ABSTRACT

The practice of shrinking a decapitated head to the size of a fist or large orange appears first in the literature among the Spanish accounts dating from the 16th century expeditions into South America. Although head hunting has been practised in many parts of the world, head shrinking appears to be confined to the 25 000 square miles between latitudes 2°–5° and longitudes 76°–79° in South America. This dense tropical jungle, supplied by the Tigre, Pastaza, Morona, Marañon, and Santiago rivers, forms part of Peru, Colombia, Ecuador, and Brazil. The gold-bearing waters of the Santiago attracted the Portuguese and Spaniards, who finally established cities in this land of the Jivaro or Jebero (hé vä Rô) Indians.

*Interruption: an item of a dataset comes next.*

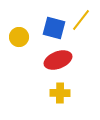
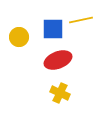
yellow line: rotated 40 degrees clockwise
blue square: moved 1 px left, 1 px down; rotated 15 degrees counterclockwise
yellow cross: rotated 24 degrees clockwise
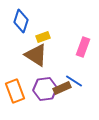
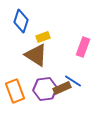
blue line: moved 1 px left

The repeated cruelties of the conquerors resulted in revolts, which, by 1599, destroyed the Spanish rule, and thereafter made the governors despair of subjugating these savages—and to ask for help from the missionaries. For 150 years, these devoted churchmen were sent to preach and explore—and were usually murdered by the very savages they came to humanise. The final insurrection occurred when the Jivaros were required to bring gold tributes for the coronation of Phillip III. The rebels overcame the garrison, bound the governor, and, having melted down the gold they had brought, they poured the molten gold inside his mouth ‘and his bowels burst within him’. As late as the mid 1920s, the Jivaros were still attacking Peruvian garrisons on the fringes of their lands. Most of their fighting, however, was intertribal, carried out for plunder and for revenge. Among the items prized were the women of the enemy, and it is remarkable how readily they accepted and were accepted by the very groups which slaughtered their husbands.